### [DIRECTIONS FOR THIS TASK]
Exactly the lines starting at the line containing "Massage 15mn" and ending at the line containing "Dafür bespielen und" are to be written out from the listing below, both included.
------ DATA FOR THIS EXERCISE ------
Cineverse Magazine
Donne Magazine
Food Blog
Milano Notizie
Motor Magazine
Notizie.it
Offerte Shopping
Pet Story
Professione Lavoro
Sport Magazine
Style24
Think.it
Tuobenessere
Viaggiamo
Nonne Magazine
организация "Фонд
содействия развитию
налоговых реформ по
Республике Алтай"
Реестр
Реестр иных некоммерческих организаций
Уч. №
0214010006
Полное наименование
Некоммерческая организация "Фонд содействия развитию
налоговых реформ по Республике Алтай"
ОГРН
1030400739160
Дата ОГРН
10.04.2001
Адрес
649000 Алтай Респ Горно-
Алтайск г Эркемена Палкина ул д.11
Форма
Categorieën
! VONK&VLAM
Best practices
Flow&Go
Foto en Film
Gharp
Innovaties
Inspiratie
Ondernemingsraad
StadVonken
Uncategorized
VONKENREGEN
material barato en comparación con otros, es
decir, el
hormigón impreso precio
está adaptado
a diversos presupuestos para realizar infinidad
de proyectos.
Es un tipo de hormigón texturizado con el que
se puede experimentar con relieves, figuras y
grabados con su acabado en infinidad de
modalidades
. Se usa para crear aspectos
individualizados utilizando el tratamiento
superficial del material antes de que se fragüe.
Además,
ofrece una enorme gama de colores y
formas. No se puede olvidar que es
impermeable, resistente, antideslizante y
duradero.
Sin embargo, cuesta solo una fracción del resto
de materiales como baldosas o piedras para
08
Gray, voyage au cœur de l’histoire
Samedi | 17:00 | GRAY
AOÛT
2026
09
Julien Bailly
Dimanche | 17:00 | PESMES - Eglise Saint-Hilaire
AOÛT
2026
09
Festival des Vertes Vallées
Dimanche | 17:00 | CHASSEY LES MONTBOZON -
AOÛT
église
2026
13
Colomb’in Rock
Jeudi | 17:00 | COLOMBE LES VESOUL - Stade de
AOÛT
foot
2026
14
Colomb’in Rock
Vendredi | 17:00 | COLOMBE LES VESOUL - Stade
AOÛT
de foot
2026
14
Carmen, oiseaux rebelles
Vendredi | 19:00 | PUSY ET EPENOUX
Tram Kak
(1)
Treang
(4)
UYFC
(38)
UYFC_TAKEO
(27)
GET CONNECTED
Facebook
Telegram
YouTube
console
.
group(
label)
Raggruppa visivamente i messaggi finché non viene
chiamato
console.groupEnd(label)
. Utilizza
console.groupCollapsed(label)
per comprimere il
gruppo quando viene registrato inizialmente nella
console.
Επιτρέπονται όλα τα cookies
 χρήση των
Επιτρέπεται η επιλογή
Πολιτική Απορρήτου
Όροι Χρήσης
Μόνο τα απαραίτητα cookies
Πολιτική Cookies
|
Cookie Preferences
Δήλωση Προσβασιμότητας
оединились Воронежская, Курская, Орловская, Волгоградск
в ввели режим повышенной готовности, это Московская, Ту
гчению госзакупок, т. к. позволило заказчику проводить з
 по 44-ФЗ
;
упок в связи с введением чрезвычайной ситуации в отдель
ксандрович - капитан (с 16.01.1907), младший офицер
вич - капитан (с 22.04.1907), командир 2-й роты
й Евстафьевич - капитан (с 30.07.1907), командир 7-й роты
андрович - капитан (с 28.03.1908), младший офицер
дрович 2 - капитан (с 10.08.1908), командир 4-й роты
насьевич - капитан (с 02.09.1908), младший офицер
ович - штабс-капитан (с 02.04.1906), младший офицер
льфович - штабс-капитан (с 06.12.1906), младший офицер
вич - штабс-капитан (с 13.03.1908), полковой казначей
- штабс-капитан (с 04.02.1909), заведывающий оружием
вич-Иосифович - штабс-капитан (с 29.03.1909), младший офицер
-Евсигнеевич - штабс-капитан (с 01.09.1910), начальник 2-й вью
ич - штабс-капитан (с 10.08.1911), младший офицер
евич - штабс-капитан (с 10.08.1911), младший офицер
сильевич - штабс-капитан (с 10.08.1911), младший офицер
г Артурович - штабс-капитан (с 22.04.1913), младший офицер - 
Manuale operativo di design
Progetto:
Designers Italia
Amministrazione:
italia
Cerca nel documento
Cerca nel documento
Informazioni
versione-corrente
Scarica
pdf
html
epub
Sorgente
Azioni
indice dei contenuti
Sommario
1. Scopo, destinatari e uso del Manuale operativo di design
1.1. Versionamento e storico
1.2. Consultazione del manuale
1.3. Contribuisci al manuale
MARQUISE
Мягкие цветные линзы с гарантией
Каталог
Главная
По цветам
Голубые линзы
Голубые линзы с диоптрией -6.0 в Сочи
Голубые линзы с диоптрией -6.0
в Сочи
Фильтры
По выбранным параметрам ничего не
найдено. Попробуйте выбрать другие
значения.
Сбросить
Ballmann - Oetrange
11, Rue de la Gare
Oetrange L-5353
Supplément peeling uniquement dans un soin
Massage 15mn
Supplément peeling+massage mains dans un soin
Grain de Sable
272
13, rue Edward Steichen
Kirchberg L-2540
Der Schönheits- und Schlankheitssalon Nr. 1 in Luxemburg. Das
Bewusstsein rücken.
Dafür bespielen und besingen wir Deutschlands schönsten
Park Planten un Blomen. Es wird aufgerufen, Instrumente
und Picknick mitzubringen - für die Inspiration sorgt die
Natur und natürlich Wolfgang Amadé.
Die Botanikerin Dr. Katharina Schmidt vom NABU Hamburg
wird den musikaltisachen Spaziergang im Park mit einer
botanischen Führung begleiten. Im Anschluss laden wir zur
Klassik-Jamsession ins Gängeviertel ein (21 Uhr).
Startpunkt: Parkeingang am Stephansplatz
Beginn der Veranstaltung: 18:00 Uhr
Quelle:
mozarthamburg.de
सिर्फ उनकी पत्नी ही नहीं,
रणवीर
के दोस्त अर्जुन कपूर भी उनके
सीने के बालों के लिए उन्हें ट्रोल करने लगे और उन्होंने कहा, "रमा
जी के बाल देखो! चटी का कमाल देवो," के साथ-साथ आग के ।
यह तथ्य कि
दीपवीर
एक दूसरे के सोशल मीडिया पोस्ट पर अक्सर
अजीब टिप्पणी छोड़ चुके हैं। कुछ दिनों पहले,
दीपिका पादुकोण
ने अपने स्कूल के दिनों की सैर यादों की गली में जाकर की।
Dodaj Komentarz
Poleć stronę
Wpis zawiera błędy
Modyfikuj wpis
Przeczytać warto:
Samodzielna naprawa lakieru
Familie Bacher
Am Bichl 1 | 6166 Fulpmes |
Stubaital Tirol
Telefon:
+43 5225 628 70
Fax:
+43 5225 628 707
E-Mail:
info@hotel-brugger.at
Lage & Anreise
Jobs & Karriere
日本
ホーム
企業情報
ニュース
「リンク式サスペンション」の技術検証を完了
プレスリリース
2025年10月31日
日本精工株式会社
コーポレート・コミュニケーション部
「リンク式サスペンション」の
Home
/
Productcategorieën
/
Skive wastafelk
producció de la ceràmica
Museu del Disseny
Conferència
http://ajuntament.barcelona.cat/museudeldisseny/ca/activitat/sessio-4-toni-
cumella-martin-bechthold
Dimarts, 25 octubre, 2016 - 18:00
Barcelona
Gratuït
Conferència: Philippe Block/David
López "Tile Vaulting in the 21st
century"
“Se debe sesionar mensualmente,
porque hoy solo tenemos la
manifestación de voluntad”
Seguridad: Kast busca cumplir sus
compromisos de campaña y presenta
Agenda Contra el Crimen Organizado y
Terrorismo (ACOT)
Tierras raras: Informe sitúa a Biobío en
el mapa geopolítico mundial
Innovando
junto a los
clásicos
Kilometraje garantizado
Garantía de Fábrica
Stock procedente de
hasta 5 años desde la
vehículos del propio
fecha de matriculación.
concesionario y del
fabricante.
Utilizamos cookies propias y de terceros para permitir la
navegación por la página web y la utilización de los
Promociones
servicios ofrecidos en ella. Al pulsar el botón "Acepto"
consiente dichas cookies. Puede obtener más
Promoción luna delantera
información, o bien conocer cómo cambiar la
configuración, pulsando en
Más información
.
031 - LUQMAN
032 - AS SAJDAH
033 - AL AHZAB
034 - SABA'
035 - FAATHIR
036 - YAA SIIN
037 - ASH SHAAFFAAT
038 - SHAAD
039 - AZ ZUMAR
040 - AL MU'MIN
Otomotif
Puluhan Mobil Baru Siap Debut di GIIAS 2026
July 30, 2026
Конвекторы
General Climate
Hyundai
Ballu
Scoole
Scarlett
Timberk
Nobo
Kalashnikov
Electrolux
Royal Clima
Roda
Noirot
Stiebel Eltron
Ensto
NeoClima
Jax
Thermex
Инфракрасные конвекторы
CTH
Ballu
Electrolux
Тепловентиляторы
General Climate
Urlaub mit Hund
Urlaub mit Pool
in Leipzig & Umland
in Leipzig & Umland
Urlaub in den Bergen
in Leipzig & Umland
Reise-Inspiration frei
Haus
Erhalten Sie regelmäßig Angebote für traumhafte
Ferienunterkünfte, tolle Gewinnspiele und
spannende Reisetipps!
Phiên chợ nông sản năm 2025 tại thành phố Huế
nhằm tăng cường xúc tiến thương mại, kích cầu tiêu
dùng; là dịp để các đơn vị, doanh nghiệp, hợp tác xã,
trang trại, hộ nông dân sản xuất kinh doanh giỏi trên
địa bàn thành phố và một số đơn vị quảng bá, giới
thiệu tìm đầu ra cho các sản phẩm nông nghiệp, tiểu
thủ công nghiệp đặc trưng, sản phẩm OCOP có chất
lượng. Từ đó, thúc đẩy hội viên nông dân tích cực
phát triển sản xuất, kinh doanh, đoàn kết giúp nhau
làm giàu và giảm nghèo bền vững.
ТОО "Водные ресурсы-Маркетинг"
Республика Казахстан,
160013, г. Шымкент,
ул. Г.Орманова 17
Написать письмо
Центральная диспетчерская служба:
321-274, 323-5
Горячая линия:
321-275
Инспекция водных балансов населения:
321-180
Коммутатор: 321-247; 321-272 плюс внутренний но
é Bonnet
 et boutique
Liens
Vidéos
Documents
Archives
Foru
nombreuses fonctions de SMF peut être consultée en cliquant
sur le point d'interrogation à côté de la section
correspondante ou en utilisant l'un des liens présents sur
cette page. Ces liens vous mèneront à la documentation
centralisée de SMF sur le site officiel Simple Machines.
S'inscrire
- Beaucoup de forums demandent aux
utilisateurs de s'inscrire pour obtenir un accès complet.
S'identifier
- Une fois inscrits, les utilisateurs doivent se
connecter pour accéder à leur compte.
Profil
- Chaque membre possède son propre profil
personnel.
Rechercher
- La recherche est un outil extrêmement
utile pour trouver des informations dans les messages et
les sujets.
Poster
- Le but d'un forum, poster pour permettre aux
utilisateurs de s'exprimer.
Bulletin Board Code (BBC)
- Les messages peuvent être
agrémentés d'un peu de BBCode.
------
### [SOLUTION]
Massage 15mn
Supplément peeling+massage mains dans un soin
Grain de Sable
272
13, rue Edward Steichen
Kirchberg L-2540
Der Schönheits- und Schlankheitssalon Nr. 1 in Luxemburg. Das
Bewusstsein rücken.
Dafür bespielen und besingen wir Deutschlands schönsten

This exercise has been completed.